If mangroves were to become recognized as carbon-storage assets, that could radically alter the way these forests are valued, says Ong. If carbon trading becomes a reality—that is, if forest-rich, carbon-absorbing countries are able to sell so-called emissions credits to more industrialized, carbon-emitting countries—it could, at the least, provide a stay of execution for mangroves.
But Ong notes that the financial incentives have to be great enough to make forest preservation economically viable. "Take Indonesia, which has the largest total area of mangroves of any country in the world. It can't afford to save them for nothing," he says. "But if the Indonesians could trade the carbon-storage potential of their mangroves as a commodity, that would create a great incentive to stop bulldozing them for shrimp ponds or chipping them for the production of rayon."
4. Eritrea was reeling from war and famine when Sato first traveled there in the mid-1980s. Since water is such a scarce resource in this arid country, Sato wondered if he could develop some form of salt water–based agriculture on Eritrea's long coastline, to help provide food for the hungry. Mangroves seemed a logical, if unconventional, choice. They occurred naturally, though patchily, along the Red Sea shore, they flourished in salt water, and camels were known to eat the leaves. If camels ate them, why not feed the foliage to sheep and goats? Grow enough mangroves, Sato reasoned, and you could provide food security for thousands.
So, like a maritime Johnny Appleseed, he began planting—and failed. All the saplings died. Undaunted, Sato looked closely at places on the Eritrean coast where mangroves were growing naturally, and he noticed they occurred only where fresh water was channeled during the brief rains that fall on this desert coast. Sato reasoned it was not fresh water the trees needed but minerals the water was bringing from inland—specifically nitrogen, phosphorus, and iron, elements in which seawater is deficient.
By conducting a few simple trials, Sato and a small team of helpers from the Eritrean Ministry of Fisheries assessed how much of the three elements mangrove seedlings needed and devised a low-tech method of supplying them. When the propagules are planted, a small piece of iron is buried alongside. So, too, is a small plastic bag with holes punched in it containing a fertilizer rich in nitrogen and phosphorus.
Now, six years on, 700,000 mangroves are growing on the formerly treeless shore of Hirgigo. Sato calls the project Manzanar, after the World War II internment camp in the California desert where, during his teens, he and his family were relocated, along with thousands of other Japanese Americans. It was the memory of older internees there coaxing crops from the arid soil that inspired him all these years later.
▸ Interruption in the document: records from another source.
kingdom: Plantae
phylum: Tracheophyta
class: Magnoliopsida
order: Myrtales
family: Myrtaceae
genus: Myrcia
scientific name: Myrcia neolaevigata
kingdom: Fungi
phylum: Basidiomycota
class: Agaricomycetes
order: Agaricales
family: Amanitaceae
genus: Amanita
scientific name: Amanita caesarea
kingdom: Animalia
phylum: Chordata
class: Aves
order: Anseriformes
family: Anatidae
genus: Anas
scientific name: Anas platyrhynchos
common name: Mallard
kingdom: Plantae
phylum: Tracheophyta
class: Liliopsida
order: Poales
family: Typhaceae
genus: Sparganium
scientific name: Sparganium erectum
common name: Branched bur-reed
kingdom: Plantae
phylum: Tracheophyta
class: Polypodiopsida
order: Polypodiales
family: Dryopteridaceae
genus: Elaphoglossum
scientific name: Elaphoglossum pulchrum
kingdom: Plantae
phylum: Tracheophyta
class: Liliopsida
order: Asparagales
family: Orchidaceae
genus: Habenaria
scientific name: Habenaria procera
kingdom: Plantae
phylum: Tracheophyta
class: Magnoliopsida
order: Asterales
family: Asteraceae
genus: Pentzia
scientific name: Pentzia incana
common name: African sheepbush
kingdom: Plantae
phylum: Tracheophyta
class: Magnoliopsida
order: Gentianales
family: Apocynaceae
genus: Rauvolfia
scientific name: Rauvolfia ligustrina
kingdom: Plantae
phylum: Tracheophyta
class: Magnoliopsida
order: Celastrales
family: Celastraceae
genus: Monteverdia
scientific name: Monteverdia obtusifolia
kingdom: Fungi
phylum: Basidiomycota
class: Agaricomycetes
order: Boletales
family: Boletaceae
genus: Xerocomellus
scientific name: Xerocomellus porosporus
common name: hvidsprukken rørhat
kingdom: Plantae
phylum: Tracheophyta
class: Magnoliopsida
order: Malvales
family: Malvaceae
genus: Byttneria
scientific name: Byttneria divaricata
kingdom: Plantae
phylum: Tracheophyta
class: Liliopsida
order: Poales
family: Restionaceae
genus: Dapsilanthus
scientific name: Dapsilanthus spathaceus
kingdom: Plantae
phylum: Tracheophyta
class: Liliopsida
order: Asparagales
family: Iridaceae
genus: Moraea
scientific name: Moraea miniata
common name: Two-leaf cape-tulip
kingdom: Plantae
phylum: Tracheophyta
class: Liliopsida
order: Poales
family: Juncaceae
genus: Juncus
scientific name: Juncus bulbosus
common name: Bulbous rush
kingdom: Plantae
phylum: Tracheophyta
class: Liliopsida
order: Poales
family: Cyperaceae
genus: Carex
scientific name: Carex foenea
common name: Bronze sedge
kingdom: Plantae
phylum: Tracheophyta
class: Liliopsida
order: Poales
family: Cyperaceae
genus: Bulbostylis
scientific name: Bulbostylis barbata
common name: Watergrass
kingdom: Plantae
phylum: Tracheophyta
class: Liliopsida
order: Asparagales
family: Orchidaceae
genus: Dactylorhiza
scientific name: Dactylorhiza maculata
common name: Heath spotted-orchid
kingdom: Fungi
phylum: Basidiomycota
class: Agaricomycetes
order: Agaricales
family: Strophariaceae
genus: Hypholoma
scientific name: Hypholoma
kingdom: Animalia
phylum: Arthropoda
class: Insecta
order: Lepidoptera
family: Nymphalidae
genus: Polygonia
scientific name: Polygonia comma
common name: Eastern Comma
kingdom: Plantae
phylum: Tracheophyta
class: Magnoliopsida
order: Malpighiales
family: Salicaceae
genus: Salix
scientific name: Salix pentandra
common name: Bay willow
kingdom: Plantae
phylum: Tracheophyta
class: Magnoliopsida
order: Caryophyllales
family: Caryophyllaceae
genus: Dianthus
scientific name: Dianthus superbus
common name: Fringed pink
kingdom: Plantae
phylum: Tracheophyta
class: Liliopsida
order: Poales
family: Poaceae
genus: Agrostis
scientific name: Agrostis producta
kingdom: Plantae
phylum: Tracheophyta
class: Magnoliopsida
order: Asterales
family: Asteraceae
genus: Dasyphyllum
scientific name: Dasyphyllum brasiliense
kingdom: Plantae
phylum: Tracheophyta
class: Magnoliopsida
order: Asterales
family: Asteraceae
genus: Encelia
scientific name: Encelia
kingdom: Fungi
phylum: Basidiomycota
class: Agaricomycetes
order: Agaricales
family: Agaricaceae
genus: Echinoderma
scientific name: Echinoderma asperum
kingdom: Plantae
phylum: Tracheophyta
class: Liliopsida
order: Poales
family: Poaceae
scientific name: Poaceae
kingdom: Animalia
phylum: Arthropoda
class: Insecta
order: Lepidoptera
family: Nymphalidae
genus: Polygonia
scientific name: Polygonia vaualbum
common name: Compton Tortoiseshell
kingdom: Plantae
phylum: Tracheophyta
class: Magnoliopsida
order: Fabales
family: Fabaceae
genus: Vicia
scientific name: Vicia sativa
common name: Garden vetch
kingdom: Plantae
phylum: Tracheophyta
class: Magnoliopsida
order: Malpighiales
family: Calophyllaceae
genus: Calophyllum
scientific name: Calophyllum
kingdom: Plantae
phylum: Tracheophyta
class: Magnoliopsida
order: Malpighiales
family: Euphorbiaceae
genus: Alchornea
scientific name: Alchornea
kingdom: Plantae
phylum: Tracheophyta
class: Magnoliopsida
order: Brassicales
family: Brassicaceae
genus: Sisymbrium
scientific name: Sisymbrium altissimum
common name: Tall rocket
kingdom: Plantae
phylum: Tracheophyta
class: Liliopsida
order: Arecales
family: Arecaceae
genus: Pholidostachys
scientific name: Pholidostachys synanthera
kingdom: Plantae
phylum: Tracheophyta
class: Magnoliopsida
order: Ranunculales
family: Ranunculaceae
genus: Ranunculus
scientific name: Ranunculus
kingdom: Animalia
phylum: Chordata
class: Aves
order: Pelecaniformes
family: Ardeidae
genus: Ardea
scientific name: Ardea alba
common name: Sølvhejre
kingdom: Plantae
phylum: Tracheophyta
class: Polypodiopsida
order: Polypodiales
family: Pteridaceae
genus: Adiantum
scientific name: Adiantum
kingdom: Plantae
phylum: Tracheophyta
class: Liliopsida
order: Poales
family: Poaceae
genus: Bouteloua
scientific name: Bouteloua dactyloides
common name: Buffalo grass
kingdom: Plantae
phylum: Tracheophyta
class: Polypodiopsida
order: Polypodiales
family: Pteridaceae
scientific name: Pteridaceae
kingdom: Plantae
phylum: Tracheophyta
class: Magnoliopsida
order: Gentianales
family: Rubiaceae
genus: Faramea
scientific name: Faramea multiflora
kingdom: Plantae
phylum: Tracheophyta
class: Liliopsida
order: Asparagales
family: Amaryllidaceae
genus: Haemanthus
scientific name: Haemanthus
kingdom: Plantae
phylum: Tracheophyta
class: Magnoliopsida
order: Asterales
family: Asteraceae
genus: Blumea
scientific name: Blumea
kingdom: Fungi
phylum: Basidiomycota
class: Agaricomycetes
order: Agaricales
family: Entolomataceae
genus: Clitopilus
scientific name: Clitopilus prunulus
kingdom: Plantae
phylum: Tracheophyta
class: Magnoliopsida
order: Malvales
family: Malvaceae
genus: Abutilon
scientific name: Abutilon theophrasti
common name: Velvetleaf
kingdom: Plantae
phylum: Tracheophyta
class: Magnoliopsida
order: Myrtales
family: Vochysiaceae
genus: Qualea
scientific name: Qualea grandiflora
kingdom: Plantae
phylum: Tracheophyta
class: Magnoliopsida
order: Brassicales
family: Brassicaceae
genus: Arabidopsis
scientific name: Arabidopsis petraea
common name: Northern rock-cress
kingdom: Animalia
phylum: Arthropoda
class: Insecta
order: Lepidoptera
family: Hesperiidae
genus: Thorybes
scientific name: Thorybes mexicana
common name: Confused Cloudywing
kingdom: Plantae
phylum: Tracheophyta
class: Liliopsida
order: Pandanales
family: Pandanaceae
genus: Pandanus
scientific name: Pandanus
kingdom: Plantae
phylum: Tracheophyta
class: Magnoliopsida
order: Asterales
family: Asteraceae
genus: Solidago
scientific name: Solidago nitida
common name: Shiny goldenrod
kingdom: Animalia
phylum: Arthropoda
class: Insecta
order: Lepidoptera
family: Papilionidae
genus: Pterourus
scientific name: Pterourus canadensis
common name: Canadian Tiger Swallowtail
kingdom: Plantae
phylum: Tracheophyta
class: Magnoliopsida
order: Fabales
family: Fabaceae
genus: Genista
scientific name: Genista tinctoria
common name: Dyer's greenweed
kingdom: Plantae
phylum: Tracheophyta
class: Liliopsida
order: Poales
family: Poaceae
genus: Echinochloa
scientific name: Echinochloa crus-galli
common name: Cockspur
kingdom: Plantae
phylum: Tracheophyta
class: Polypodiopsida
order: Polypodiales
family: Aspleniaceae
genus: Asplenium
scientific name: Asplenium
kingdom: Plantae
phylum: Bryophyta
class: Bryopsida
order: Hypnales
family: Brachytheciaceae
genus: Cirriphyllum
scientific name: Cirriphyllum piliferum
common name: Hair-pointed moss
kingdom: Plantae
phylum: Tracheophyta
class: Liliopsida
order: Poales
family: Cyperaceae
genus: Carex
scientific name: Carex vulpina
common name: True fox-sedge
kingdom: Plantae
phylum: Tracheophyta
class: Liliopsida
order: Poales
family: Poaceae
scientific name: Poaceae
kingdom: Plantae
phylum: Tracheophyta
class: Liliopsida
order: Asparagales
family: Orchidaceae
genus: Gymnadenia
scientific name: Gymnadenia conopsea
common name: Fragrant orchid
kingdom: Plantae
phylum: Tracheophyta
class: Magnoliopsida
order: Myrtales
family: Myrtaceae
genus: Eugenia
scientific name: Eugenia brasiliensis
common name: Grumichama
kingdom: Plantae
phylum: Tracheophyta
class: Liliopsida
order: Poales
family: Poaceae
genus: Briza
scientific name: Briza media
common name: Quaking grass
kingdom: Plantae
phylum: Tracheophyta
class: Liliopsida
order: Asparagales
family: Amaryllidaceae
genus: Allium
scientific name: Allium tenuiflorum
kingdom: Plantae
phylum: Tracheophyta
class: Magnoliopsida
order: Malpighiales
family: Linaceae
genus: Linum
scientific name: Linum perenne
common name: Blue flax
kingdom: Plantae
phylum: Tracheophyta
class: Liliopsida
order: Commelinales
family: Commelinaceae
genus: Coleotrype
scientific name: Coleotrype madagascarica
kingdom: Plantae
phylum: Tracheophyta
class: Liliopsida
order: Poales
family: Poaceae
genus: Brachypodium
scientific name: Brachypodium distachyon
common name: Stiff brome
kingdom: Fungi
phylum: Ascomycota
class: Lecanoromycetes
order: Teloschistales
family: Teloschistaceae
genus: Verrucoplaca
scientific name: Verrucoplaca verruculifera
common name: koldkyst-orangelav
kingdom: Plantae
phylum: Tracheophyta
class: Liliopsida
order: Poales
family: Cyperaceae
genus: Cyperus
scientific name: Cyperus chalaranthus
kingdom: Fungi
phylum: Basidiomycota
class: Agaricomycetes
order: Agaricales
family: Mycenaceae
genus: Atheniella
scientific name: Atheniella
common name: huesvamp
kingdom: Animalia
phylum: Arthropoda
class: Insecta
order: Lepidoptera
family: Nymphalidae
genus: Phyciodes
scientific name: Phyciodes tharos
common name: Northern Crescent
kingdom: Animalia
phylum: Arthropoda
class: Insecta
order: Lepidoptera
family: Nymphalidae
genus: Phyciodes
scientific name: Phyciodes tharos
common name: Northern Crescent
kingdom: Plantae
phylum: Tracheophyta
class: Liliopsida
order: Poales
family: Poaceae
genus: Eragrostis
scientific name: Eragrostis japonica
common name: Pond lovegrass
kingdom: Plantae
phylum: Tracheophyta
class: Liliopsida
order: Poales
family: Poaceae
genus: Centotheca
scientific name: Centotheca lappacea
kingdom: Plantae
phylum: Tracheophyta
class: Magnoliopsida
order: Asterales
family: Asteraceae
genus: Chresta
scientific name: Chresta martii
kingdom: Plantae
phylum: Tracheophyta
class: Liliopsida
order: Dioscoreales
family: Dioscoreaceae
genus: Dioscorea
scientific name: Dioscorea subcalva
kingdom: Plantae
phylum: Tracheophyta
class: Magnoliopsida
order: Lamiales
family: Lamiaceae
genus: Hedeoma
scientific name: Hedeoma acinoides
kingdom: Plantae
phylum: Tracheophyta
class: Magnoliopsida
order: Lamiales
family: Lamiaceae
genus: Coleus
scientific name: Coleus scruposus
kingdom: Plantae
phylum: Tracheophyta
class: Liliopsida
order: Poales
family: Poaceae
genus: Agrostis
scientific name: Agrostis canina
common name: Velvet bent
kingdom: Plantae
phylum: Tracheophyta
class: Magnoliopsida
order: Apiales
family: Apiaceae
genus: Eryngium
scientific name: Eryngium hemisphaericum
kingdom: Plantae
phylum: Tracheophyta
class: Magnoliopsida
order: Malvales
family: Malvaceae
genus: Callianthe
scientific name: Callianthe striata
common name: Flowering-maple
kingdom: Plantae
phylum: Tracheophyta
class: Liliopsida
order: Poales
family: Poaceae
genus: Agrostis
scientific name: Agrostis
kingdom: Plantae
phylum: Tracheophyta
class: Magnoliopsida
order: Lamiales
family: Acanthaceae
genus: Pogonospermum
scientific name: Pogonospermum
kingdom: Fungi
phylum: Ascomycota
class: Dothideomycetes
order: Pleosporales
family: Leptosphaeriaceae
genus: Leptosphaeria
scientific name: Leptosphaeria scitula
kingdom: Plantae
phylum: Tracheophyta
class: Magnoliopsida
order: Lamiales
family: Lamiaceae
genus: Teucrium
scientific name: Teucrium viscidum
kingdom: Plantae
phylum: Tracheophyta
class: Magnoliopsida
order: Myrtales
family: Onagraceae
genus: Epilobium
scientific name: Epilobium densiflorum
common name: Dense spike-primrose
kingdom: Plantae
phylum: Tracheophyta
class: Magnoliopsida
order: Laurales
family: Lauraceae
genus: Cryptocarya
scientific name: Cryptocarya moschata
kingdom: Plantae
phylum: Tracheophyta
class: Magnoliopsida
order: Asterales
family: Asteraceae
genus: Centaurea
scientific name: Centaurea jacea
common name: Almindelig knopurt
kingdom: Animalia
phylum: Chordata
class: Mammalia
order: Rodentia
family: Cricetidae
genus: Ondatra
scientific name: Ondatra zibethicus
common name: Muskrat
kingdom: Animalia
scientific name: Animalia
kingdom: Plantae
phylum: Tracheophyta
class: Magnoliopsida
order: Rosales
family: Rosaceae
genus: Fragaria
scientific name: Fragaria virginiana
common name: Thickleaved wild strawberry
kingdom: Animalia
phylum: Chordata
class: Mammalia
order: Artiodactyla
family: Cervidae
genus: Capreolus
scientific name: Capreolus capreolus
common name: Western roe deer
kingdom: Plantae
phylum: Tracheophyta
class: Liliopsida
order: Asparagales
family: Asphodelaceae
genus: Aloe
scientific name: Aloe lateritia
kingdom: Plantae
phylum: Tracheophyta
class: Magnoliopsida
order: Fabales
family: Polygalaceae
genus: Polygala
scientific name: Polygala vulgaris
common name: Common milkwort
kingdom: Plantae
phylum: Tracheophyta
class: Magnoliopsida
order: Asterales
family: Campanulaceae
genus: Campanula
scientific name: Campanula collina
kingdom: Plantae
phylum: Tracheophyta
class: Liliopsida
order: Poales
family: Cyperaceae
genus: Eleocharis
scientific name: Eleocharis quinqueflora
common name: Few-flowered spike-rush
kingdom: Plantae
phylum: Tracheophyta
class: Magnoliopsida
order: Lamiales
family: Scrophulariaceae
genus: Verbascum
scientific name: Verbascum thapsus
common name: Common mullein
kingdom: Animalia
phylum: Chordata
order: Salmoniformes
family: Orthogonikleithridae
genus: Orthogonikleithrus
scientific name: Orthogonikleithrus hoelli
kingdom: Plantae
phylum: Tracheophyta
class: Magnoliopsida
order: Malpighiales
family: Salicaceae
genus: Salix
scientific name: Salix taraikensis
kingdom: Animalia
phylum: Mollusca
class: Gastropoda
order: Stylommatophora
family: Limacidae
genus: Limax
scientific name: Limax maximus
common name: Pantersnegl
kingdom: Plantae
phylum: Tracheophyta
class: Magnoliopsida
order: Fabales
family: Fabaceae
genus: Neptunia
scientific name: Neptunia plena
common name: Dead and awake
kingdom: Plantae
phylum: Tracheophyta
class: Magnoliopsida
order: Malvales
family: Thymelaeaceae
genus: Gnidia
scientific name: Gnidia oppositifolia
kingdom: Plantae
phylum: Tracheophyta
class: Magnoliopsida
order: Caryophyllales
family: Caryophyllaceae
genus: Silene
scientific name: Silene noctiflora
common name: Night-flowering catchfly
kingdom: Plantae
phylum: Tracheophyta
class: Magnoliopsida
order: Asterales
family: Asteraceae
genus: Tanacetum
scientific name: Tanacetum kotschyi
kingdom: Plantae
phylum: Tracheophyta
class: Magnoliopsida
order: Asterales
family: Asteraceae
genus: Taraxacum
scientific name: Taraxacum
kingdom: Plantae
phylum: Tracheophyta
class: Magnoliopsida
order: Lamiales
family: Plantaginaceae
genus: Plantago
At Sato's Manzanar many of the mangrove trees are now well above head height, and the yellow-green coats of ripe propagules are beginning to split open, showing the plump green leaves within. The mangrove mud is sprouting pneumatophores, as if someone had sown a crop of pencils. Barnacles and oysters have started to settle on them, and crab and winkle trails crisscross the sediment. Plant a few trees, and you usher in an ecosystem. Build nature a house, and she makes it her home.
Since planting began, Hirgigo's fishermen have started to catch small species such as mullet. Ibrahim put the equation simply: "No mangroves, no mullet." And the little fish that make the mangroves their home attract bigger, predatory fish—the kind that snag in Ibrahim's net and sell for good prices in the Massawa market.